Lassen wir mal alle rechtlichen Bewertungen bei der Betrachtung beiseite: Was ist das für ein Signal in einer weltoffenen deutsch-dänischen Grenzstadt? Ist das in einer säkularen Gesellschaft modern? Nein, ist es nicht! Eine solche Entscheidung verkörpert mittelalterliche Denkweisen. Das passt nicht zum Flensburger Image einen bunten Stadt.

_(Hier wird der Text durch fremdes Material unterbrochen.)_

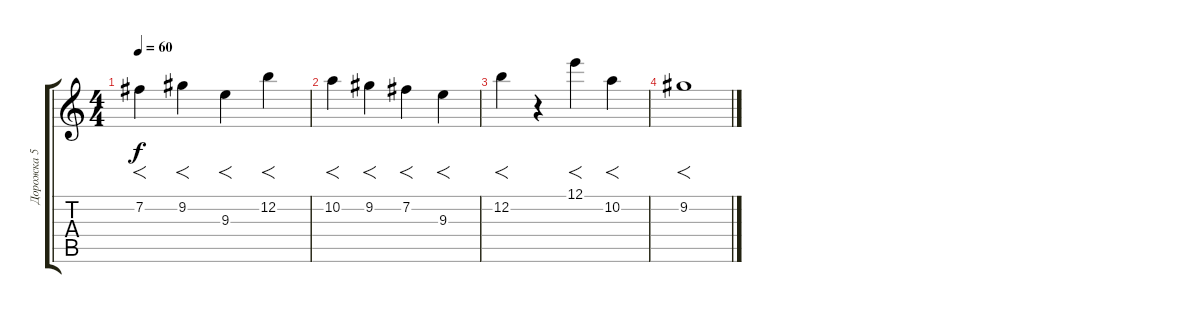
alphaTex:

\track ("Дорожка 5" "Дорожка 5") {instrument overdrivenguitar}
\staff {score tabs}
\tuning (E4 B3 G3 D3 A2 E2) {hide}
\ts (4 4)
\tempo 60
\clef g2
\ks c
7.2.4{f dy f} 9.2.4{f} 9.3.4{f} 12.2.4{f} |
10.2.4{f} 9.2.4{f} 7.2.4{f} 9.3.4{f} |
12.2.4{f} r.4 12.1.4{f} 10.2.4{f} |
9.2.1{f}
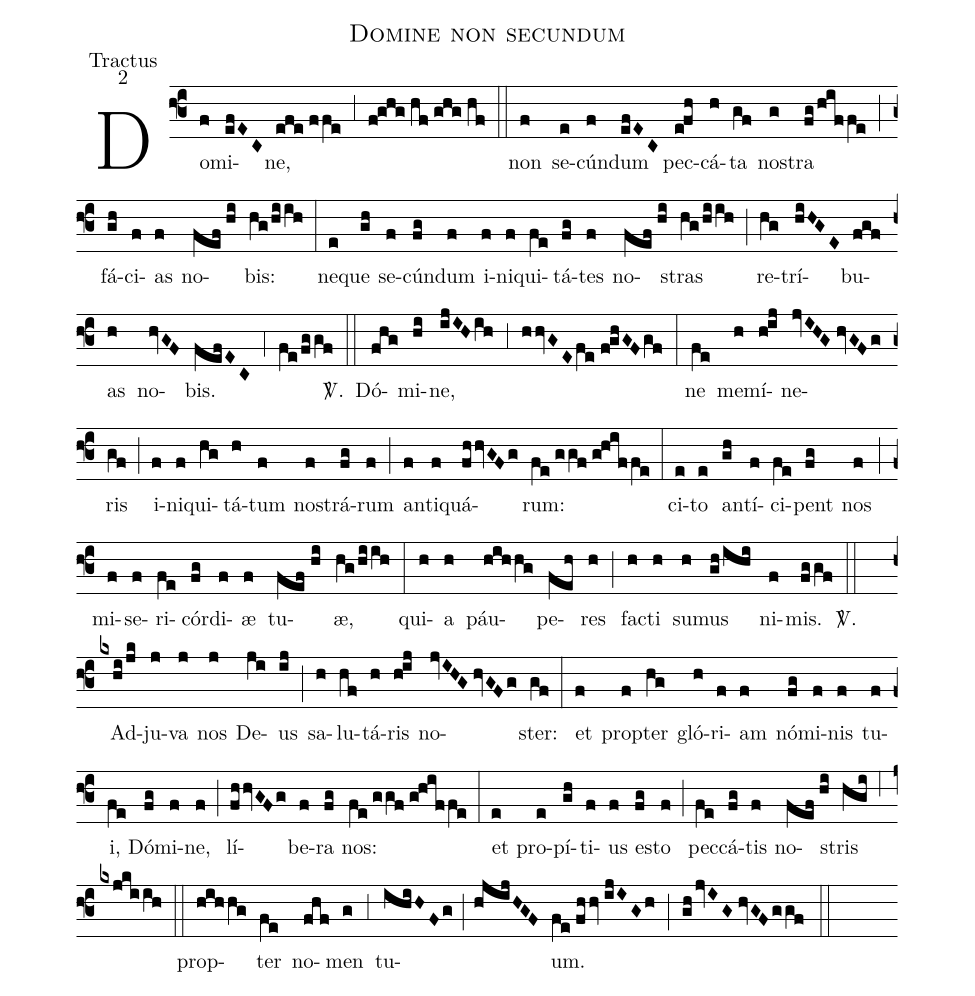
name:Domine non secundum;
office-part:Tractus;
mode:2;
%%
(f3) Do(f)mi(efEC)ne,(efe//ffe) (;3) (f!ghg//hf//ghg//hf) (::) non(f) se(e)cún(f)dum(efEC) pec(e!fh)cá(h)ta(gf) no(g)stra(fg/hiffe) (;) fá(gh)ci(f)as(f) no(fef//hi)bis:(hg/hiih) (:) ne(e)que(gh) se(f)cún(fg)dum(f) i(f)ni(f)qui(fe)tá(fg)tes(f) no(fef//hi)stras(hg/hiih) (;) re(hg)trí(hiHGE)bu(fgf)as(h) no(hvGF)bis.(fefEC) (;4) (fe/fggf) <sp>V/</sp>.(::) Dó(fhg)mi(hi)ne,(ijIH/ih) (;3) (hhvGE/fe//f!ghGF/gf) (:) ne(fe) me(h)mí(h!ij)ne(jvIHG//hvGFg)ris(gf) (;) i(f)ni(f)qui(hg)tá(h)tum(f) no(f)strá(fg)rum(f) (;) an(f)ti(f)quá(fhhvGFg)rum:(fe//ggf//g!hiffe) (:) ci(e)to(e) an(gh)tí(f)ci(fe)pent(fg) nos(f) (;) mi(f)se(f)ri(fe)cór(fg)di(f)æ(f) tu(fef//hi)æ,(hg/hiih) (:) qui(h)a(h) páu(hihhg)pe(feh)res(h) (;) fa(h)cti(h) su(h)mus(gh/ihi) ni(f)mis.(fggf) <sp>V/</sp>.(::) <alt>Hic genuflect.</alt>() Ad(kxhi/jk)ju(j)va(j) nos(j) De(ji)us(ij) (;) sa(h)lu(hf)tá(h)ris(h!ij) no(jvIHG//hvGFg)ster:(gf) (:) et(f) prop(f)ter(hg) gló(h)ri(f)am(f) nó(fg)mi(f)nis(f) tu(f)i,(fe) Dó(fg)mi(f)ne,(f) (;) lí(fhhvGFg)be(f)ra(fg) nos:(fe//ggf//g!hiffe) (:) et(e) pro(e)pí(gh)ti(f)us(f) e(fg)sto(f) (;) pec(fe)cá(fg)tis(f) no(fef//hi)stris(hgi) (;6) (kxjkiih) (::) prop(hihhg)ter(fe) no(fhf)men(g) (;3) tu(ihiHFg;hjijHGF)um.(fe//fhhv//ijIGh) (;) (gh/jvIG//hvGF/ggf) (::)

Nicht von minderer Relevanz ist zudem: Wenn die Abtreibung als Behandlungsmethode aus religiösen Gründen verwehrt bleiben soll, welche Maßnahmen sind es dann ebenfalls? Für welche weiteren Tests oder Behandlungsformen gelten ebenfalls religiöse Restriktionen und werden den Patienten verwehrt?

Wird das neue Klinikum so seinem Versorgungsauftrag und der bestmöglichen Behandlung gerecht? 

Die Kommunalpolitik ist sich einig: Flensburg braucht ein modernes Klinikum. Ich frage die Träger: Wird es das moderne Klinikum geben oder wird es eins von gestern?